Part 7: The BYM2 model -- what it is and why

Part 7: The BYM2 model -- what it is and why

The components

BYM2 (Riebler et al., 2016) is a Bayesian hierarchical model for areal data. "Areal" means that the data are associated with geographic areas (postcode sectors, districts, counties) rather than individual GPS coordinates.

The model has two spatial components that are combined into a single territory effect:

The ICAR component (phi): This is the spatially structured part. ICAR stands for Intrinsic Conditional Auto-Regressive. It encodes the prior belief that neighbouring areas have similar values. The ICAR distribution for area i says: the expected value of phi[i], given all its neighbours, is the average of the neighbours' phi values. Areas that are isolated from high-phi areas will be pulled towards zero; areas surrounded by high-phi areas will be pulled upwards.

The IID component (theta): This is the unstructured part -- an independent Normal(0,1) effect for each area. It captures area-specific variation that does not follow the spatial pattern. A sector with genuinely anomalous risk (a major new road junction, a large car park that attracts opportunistic theft) might have a high theta even though its neighbours are unremarkable.

The full territory effect for area i is:

b_i = sigma * (sqrt(rho / s) * phi_i + sqrt(1 - rho) * theta_i)

sigma is the overall scale of geographic variation. A sigma of 0.3 means territory effects have a standard deviation of about 0.3 on the log scale -- roughly a 30% spread around the mean.

rho is the mixing parameter. It controls how much of the total variance is allocated to the spatially structured component versus the IID component: - rho = 1: all geographic variation is spatially smooth - rho = 0: all geographic variation is area-specific noise, no spatial pattern - rho = 0.7: 70% of the territory variance is spatially structured

s is the BYM2 scaling factor. This is a technical correction for the ICAR precision matrix. The ICAR distribution does not have a natural unit variance -- its scale depends on the graph topology. The scaling factor normalises phi to unit marginal variance, which means rho and sigma are interpretable regardless of whether you have a 10x10 grid or an 11,200-sector postcode map.

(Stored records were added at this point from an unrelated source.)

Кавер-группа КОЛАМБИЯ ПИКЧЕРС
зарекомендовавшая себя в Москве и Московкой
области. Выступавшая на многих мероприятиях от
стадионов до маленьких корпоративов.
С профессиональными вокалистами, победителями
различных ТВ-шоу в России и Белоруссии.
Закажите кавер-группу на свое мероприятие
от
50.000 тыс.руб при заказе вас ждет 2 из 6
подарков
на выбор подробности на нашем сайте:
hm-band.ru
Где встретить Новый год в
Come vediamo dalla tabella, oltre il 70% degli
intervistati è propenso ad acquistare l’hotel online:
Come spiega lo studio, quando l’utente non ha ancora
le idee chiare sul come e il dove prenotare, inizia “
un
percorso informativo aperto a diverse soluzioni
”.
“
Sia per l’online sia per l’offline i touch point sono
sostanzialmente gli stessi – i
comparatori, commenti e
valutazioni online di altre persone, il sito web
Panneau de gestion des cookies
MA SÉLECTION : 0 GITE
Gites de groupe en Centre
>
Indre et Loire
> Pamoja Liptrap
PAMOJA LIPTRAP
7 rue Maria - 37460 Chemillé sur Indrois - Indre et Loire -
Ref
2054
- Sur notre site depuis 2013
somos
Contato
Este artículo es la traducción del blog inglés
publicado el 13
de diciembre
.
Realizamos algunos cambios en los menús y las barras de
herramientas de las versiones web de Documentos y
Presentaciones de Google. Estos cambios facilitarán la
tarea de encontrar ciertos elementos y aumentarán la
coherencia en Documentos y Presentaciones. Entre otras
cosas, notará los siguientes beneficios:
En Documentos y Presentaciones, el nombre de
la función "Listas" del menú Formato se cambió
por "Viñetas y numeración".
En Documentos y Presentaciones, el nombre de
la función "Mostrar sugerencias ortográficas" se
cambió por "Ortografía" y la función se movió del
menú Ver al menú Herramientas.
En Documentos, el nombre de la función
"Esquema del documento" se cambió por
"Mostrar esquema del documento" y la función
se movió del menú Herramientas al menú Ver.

Why rho is the most important output

After fitting, the posterior distribution of rho tells you directly whether spatial smoothing was useful. If the posterior of rho is concentrated near 1.0, the data support strong spatial structure and your territory factors are doing real work. If rho is concentrated near 0.0, the data say that geographic variation is essentially random noise -- BYM2 smoothing is not adding information.

A rho posterior mean of 0.3 with a wide credibility interval from 0.05 to 0.65 tells a different story from a posterior concentrated at 0.85 to 0.95. In the first case you might report: "We find weak and uncertain evidence of spatial structure; territory factors have wide credibility intervals and should be applied with caution." In the second: "Strong, consistent spatial structure is present; BYM2 territory factors are robustly estimated."

The full model specification

y_i ~ Poisson(mu_i)
log(mu_i) = log(E_i) + alpha + b_i

b_i = sigma * (sqrt(rho / s) * phi_i + sqrt(1 - rho) * theta_i)

phi   ~ ICAR(W)           # structured; prior encodes neighbour similarity
theta ~ Normal(0, 1)      # unstructured; independent per area
sigma ~ HalfNormal(1)     # total territory scale
rho   ~ Beta(0.5, 0.5)    # proportion due to spatial structure; Jeffrey's prior
alpha ~ Normal(0, 1)      # intercept (overall log-rate)

E_i is exposure (policy-years). The log(E_i) term is a fixed offset -- it is not estimated, just added to the linear predictor to convert from log-rate to log-expected-claims.

The Beta(0.5, 0.5) prior on rho is Jeffrey's prior: it is flat on the logit scale and gives equal prior probability to "entirely spatial" and "entirely IID". It does not push the model towards either extreme.

Two-stage vs. integrated

There are two ways to use this model in production.

Integrated: Pass raw area-level claims and exposure. The alpha parameter absorbs the overall rate, and b captures all geographic variation.

Two-stage (recommended): Fit a non-spatial GLM or GBM first. Compute sector-level observed vs. expected claims from the base model. Pass those sector-level O/E counts to BYM2. This way:

1. The spatial model is decoupled from the main risk model. You can update them independently.
2. The territory factor is auditable separately. A regulator can scrutinise the spatial smoothing methodology without also having to audit the full GBM.
3. The rho parameter has a cleaner interpretation: it tells you how much of the residual geographic variation (after removing all non-spatial risk factors) is spatially structured.

We use the integrated approach in this tutorial because we do not have a fitted base model. Part 13 discusses how to do the two-stage pipeline in practice.